JOB ITEM >>
Transcribe the data below word for word, omitting the pictures.

AVAILABLE DATA >>
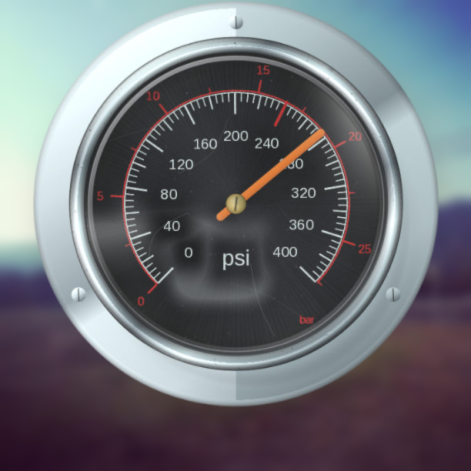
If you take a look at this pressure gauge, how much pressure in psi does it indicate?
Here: 275 psi
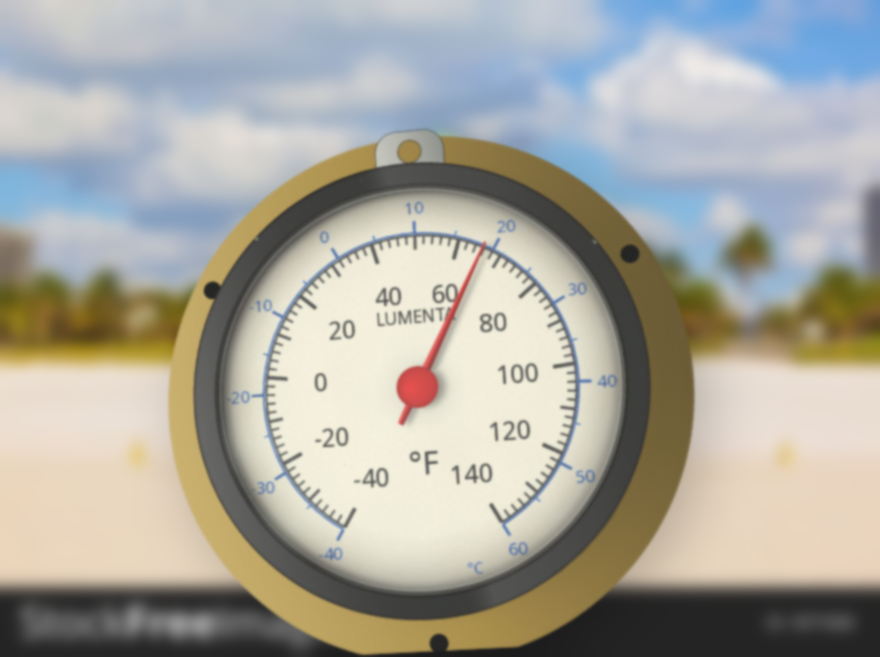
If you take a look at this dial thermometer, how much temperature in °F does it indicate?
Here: 66 °F
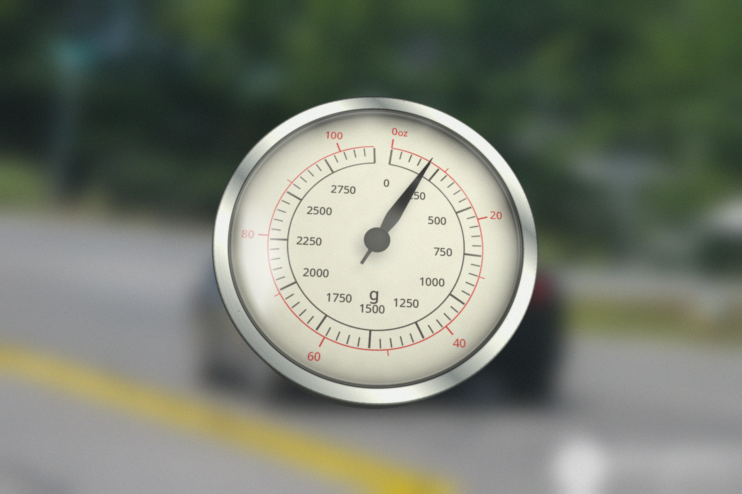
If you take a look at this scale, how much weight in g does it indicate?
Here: 200 g
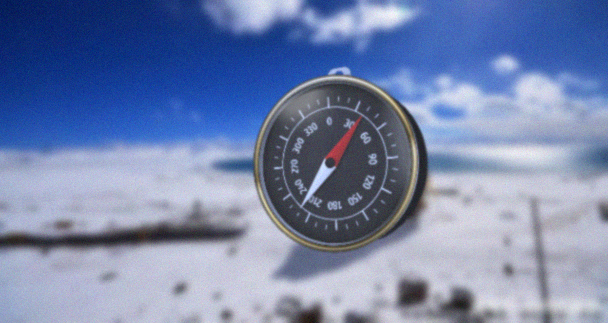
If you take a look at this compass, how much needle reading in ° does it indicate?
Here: 40 °
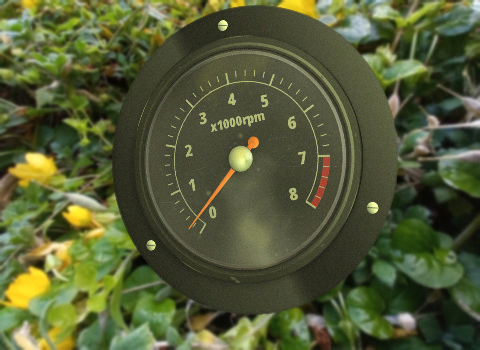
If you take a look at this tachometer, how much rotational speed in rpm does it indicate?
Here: 200 rpm
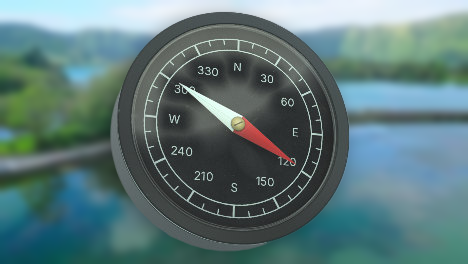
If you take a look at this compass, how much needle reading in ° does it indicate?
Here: 120 °
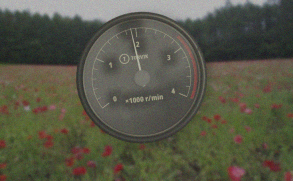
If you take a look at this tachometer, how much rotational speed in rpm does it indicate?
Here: 1900 rpm
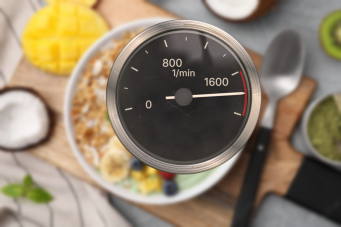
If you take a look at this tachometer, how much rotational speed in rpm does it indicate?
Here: 1800 rpm
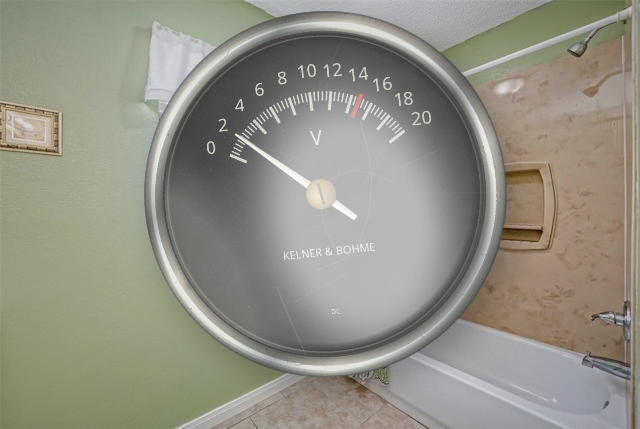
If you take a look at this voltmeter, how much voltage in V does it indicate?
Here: 2 V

ANSWER SPACE >>
If you take a look at this pressure gauge, how much pressure in psi does it indicate?
Here: 275 psi
If you take a look at this dial thermometer, how much temperature in °F does it indicate?
Here: 66 °F
If you take a look at this scale, how much weight in g does it indicate?
Here: 200 g
If you take a look at this compass, how much needle reading in ° does it indicate?
Here: 40 °
If you take a look at this tachometer, how much rotational speed in rpm does it indicate?
Here: 200 rpm
If you take a look at this compass, how much needle reading in ° does it indicate?
Here: 120 °
If you take a look at this tachometer, how much rotational speed in rpm does it indicate?
Here: 1900 rpm
If you take a look at this tachometer, how much rotational speed in rpm does it indicate?
Here: 1800 rpm
If you take a look at this voltmeter, how much voltage in V does it indicate?
Here: 2 V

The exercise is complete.